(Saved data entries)

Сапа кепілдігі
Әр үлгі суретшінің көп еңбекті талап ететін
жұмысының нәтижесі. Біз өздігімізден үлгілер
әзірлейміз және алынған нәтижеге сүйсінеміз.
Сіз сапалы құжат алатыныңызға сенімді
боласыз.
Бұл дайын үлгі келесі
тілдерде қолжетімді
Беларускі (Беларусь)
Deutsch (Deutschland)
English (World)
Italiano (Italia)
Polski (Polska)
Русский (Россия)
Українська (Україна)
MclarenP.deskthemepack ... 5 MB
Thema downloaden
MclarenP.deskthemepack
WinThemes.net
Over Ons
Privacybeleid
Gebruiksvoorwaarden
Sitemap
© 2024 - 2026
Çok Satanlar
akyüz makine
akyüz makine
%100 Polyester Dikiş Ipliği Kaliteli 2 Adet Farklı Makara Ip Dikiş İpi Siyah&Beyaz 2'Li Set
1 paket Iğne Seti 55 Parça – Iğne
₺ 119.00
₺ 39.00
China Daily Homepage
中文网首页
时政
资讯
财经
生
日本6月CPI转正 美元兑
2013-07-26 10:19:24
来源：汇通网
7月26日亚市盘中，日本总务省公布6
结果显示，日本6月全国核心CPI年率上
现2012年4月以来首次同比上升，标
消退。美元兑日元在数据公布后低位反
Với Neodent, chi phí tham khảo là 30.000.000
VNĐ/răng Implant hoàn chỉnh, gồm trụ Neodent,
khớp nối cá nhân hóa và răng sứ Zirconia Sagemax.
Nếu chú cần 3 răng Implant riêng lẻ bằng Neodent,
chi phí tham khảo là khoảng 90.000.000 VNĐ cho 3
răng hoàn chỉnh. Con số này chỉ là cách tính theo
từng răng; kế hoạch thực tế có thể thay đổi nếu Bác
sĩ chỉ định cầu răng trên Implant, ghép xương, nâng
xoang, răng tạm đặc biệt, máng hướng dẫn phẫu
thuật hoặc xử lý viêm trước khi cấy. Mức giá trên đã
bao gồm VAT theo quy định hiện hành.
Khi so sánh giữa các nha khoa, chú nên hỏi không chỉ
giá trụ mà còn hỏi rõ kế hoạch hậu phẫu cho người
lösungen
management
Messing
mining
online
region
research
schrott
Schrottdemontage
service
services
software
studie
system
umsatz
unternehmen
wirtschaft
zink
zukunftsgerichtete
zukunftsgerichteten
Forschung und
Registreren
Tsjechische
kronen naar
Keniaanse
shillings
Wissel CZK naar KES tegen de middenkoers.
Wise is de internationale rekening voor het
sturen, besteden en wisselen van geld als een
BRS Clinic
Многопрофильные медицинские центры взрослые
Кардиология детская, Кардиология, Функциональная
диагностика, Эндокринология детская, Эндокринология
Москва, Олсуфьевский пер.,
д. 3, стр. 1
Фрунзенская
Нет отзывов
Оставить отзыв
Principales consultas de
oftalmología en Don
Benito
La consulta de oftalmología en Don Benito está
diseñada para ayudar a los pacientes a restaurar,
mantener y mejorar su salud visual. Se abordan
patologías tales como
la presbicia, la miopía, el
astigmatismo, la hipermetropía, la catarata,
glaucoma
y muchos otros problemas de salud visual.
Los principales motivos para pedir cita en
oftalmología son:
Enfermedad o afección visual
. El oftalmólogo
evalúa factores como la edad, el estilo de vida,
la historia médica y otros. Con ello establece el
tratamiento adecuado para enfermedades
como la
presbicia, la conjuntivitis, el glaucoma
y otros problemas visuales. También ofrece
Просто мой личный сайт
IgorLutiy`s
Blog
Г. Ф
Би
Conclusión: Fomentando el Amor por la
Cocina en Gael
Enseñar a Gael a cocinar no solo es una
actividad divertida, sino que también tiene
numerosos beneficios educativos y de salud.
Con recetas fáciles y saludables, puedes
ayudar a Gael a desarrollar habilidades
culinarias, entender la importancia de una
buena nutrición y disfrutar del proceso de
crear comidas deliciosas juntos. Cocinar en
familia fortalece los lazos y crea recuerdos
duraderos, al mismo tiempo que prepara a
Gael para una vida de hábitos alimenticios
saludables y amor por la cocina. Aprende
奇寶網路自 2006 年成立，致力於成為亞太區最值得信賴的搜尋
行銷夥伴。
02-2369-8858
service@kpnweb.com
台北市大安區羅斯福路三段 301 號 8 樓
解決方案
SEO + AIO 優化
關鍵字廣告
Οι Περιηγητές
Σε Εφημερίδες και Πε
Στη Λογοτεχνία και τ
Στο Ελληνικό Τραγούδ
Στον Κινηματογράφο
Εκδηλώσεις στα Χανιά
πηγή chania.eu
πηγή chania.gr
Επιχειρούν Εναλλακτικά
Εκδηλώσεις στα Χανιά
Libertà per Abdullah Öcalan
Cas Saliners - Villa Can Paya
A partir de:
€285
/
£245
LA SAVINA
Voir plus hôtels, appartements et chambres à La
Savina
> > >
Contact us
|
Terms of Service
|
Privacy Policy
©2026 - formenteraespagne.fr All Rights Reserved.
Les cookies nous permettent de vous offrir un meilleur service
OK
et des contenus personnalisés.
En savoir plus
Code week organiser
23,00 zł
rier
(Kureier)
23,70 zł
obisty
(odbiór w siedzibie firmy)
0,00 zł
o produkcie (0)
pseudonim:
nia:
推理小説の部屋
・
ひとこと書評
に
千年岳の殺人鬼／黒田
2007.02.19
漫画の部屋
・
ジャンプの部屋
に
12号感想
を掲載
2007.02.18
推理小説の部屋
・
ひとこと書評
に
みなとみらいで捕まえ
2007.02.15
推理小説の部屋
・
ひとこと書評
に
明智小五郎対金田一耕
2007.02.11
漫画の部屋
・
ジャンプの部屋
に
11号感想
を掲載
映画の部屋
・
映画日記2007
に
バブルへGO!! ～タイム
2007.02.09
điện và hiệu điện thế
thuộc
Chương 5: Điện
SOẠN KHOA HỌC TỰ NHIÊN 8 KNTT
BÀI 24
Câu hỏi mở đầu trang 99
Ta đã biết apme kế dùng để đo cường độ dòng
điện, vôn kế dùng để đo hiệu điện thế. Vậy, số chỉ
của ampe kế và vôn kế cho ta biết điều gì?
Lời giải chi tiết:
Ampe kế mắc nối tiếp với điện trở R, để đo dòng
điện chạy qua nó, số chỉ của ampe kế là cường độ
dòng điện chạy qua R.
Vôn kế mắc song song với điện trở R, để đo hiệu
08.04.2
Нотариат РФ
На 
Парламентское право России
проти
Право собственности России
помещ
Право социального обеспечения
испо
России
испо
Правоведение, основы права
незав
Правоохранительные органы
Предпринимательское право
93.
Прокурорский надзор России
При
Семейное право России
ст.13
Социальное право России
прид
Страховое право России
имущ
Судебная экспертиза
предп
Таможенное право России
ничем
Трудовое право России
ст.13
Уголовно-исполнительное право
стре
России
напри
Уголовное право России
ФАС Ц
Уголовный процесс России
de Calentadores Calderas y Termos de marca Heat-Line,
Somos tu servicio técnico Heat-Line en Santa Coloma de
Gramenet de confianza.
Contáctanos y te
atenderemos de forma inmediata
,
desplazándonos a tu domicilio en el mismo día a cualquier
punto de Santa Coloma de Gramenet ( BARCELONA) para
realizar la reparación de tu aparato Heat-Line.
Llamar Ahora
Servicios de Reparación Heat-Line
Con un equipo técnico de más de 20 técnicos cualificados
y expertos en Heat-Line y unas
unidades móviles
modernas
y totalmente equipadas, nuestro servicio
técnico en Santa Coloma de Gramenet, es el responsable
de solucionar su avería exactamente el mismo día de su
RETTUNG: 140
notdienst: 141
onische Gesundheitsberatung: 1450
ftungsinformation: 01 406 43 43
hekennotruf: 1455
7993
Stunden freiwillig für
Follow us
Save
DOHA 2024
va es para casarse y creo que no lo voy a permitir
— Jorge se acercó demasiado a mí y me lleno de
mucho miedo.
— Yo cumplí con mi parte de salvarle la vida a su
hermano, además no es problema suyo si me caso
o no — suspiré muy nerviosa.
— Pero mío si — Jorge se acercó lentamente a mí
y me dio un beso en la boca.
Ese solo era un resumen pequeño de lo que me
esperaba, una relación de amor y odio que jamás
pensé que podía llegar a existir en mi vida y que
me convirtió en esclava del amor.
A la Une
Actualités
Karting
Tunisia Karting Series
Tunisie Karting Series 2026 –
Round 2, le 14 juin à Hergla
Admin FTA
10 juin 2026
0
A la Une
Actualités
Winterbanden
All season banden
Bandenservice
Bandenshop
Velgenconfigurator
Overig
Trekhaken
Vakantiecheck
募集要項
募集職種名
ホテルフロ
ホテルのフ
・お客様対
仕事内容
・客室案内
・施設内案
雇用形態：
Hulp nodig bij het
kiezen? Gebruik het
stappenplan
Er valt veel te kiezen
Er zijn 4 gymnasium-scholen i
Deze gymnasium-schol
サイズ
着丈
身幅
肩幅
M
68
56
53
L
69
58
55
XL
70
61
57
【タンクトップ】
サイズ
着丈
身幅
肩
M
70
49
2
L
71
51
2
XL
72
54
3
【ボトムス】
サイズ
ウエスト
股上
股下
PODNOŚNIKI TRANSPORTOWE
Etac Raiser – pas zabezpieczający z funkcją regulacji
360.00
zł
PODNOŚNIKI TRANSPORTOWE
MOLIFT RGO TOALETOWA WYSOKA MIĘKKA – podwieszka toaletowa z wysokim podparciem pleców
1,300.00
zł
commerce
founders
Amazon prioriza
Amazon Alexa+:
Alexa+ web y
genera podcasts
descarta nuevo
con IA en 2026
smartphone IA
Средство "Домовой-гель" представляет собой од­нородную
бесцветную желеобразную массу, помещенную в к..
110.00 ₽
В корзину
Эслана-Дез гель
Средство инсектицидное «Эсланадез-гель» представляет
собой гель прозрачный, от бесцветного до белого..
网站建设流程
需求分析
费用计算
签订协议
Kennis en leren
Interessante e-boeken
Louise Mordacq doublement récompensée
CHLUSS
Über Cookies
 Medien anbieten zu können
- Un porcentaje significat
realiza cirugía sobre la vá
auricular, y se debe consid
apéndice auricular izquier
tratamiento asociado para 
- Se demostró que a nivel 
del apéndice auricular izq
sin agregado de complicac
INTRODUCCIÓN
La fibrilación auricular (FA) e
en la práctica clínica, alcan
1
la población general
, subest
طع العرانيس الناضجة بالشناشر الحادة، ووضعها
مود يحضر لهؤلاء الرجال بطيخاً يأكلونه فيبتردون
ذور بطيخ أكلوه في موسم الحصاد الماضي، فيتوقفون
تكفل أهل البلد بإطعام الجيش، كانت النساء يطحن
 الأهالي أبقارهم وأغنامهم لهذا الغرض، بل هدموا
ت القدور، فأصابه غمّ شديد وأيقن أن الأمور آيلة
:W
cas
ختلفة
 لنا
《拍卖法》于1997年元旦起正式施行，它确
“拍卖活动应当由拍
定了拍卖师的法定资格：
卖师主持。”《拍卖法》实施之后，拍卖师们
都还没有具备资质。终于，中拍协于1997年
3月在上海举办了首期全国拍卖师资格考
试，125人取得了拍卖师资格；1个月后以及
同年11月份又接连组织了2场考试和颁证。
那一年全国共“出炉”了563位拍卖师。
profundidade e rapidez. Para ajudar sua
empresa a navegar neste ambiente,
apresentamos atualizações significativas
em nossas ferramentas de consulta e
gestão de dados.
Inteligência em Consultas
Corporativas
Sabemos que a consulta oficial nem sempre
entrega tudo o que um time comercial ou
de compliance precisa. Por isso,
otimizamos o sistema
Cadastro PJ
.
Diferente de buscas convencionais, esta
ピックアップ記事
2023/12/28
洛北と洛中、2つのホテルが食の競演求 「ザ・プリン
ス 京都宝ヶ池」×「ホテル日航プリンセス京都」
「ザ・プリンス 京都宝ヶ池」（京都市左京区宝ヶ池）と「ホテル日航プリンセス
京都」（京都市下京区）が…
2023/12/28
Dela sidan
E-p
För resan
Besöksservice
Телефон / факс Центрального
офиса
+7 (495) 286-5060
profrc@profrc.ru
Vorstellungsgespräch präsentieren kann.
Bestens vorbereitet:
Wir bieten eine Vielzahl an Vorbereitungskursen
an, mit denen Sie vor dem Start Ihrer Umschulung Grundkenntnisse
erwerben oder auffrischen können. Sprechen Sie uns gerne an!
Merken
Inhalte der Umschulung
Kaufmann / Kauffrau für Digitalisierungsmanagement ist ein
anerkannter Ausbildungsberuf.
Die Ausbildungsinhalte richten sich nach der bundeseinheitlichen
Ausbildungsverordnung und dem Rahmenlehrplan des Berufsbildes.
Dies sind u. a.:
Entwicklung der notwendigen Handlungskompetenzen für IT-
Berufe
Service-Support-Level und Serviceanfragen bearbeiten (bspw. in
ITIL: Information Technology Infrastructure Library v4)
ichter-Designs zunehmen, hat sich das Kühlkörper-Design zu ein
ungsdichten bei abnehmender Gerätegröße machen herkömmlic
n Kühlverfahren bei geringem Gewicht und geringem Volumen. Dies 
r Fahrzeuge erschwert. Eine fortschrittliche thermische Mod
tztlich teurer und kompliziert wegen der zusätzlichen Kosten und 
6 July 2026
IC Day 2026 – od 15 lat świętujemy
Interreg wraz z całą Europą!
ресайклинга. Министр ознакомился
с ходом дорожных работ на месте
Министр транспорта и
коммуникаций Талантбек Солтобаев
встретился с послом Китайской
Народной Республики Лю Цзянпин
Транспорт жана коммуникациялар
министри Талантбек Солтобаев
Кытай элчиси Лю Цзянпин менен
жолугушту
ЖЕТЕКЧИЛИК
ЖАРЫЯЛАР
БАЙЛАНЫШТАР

Your assignment> The answer is the run of lines above from the line containing "y expertos en Heat-Line y unas" through the line containing "onische Gesundheitsberatung: 1450", copied exactly and alone.

Solution for this exercise>
y expertos en Heat-Line y unas
unidades móviles
modernas
y totalmente equipadas, nuestro servicio
técnico en Santa Coloma de Gramenet, es el responsable
de solucionar su avería exactamente el mismo día de su
RETTUNG: 140
notdienst: 141
onische Gesundheitsberatung: 1450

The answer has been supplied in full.